Originally published by News Service of Florida | View Story
On Monday, state regulators took a deeper look into Citizens Property Insurance Corp. proposal to raise rates.
The state-backed insurer has said its policy counts, and financial risks, are increasing because of problems in the private insurance market.
Citizens is seeking an overall rate increase of 7.3%, though hikes would vary widely based on factors such as types of policies and locations. Regulators held a more than three-hour hearing Monday on the request, with actuaries and the state’s insurance consumer advocate questioning Citizens officials.
The Citizens Board of Governors has pushed to increase rates as the company has gained more than 100,000 policies during the past year. Citizens President and CEO Barry Gilway told regulators that private insurers have been losing money in Florida and are taking steps such as not writing new policies or placing restrictions on the types of properties they will cover.

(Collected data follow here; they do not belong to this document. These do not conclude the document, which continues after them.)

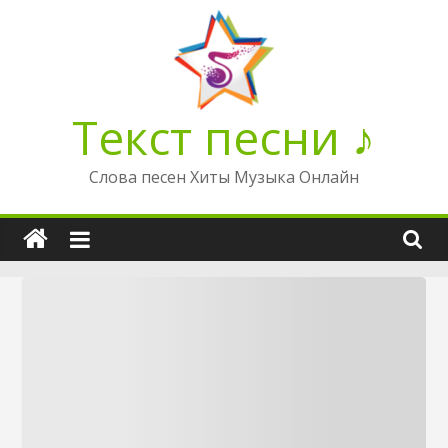
Перейти
к
содержимому
Текст песни ♪
Слова песен Хиты Музыка Онлайн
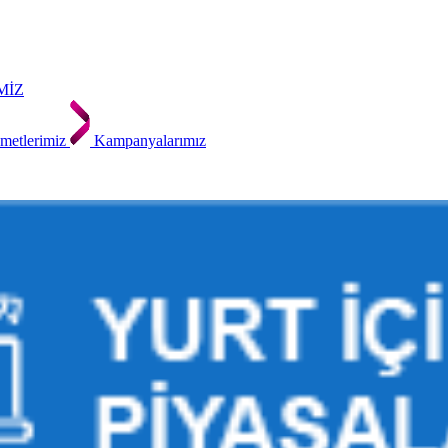
MİZ
metlerimiz
Kampanyalarımız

“The reality is the marketplace in Florida is shutting down,” Gilway said.
Gilway said Citizens’ rates, in many cases, are lower than what private insurers charge. Also in arguing for higher rates, Citizens officials say they are trying to prevent the possibility of imposing surcharges, known as “assessments,” on insurance policyholders across the state – including non-Citizens customers – if massive damage is caused by a major hurricane or multiple hurricanes.
But with Citizens created as an insurer of last resort, its rates have long been controversial. In some areas, homeowners have little choice but to buy coverage from Citizens, as was evidenced Monday during the hearing when customers from the Florida Keys argued Monroe County should not face rate increases.
Also, Tasha Carter, the state’s insurance consumer advocate, asked whether rate increases could be delayed until 2022 as many customers continue to struggle financially during the COVID-19 pandemic.
Gilway said Citizens put a moratorium on policy cancellations last March. It has recently lifted the moratorium but is working individually with customers who have financial problems, he said.
The proposed rate increases, if approved by the state Office of Insurance Regulation, could take effect in August. While the overall proposed rate increase would be 7.3%, the average hike for the most-common type of homeowners’ policies would be 6.1%, according to Citizens.
New customers in the future, however, could pay substantially higher rates than current Citizens policyholders. A 2011 law caps annual increases for customers at 10%, which means that many don’t pay actuarially sound rates.
But Citizens is asking regulators for approval to charge new customers actuarially sound rates. Kayne Smith, an actuary for the Office of Insurance Regulation, appeared to question that proposal during Monday’s hearing.
“On what basis should capping be revised so it only applies to renewals?” Smith asked.
Belinda Miller, interim general counsel for Citizens, said the law about capping annual increases can be interpreted to only apply to current policyholders, not to new customers.
Citizens had 552,340 policies as of Feb. 28, up from 446,327 a year earlier, according to data on its website. Gilway said Citizens expects to have about 700,000 policies at the end of this year.
It is not clear when regulators will decide whether to approve the rate proposals, though Insurance Commissioner David Altmaier said the Office of Insurance Regulation will take written comments from the public through March 26.
The proposal comes amid a debate in the Legislature about making changes to try to bolster the property-insurance market.
A bill (SB 76) moving through the Senate would take steps to restrict attorney fees in property-insurance lawsuits and allow insurers to limit amounts they pay for roof repairs. Citizens and other insurers blame litigation for helping drive up insurance rates.